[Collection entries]
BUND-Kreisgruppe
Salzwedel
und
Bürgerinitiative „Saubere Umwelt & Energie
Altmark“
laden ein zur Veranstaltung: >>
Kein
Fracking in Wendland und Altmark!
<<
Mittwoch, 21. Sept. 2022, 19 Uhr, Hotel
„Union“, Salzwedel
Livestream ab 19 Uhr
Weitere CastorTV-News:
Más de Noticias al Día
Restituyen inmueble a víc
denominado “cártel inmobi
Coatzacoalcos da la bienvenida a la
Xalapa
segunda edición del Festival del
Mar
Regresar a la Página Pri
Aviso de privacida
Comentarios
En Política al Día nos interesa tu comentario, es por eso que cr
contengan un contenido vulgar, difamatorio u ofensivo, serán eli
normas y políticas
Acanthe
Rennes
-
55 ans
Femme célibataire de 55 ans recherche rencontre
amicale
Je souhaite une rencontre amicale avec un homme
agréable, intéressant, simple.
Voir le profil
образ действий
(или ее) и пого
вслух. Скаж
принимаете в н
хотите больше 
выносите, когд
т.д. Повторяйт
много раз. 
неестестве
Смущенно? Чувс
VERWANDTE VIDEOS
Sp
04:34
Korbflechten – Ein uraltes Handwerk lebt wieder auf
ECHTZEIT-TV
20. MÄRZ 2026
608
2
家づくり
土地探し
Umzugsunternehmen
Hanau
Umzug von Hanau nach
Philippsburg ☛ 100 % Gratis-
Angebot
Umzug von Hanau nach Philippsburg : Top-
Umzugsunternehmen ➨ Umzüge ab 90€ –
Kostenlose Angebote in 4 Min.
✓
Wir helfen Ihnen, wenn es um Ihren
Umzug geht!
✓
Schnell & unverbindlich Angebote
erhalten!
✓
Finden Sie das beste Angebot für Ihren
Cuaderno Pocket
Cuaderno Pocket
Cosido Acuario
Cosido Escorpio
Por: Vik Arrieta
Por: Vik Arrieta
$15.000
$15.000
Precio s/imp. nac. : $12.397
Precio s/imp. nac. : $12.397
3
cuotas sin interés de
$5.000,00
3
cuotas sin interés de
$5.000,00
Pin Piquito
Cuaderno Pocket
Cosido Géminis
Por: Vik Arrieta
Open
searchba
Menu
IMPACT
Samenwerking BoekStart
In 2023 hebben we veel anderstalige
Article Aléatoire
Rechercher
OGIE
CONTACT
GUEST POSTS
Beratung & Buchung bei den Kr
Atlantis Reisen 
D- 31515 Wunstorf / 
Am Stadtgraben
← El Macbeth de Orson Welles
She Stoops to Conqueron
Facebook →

Directions for this task -> From the entries above, pull out each line that includes "Cosido".

Solution for this exercise ->
Cosido Acuario
Cosido Escorpio
Cosido Géminis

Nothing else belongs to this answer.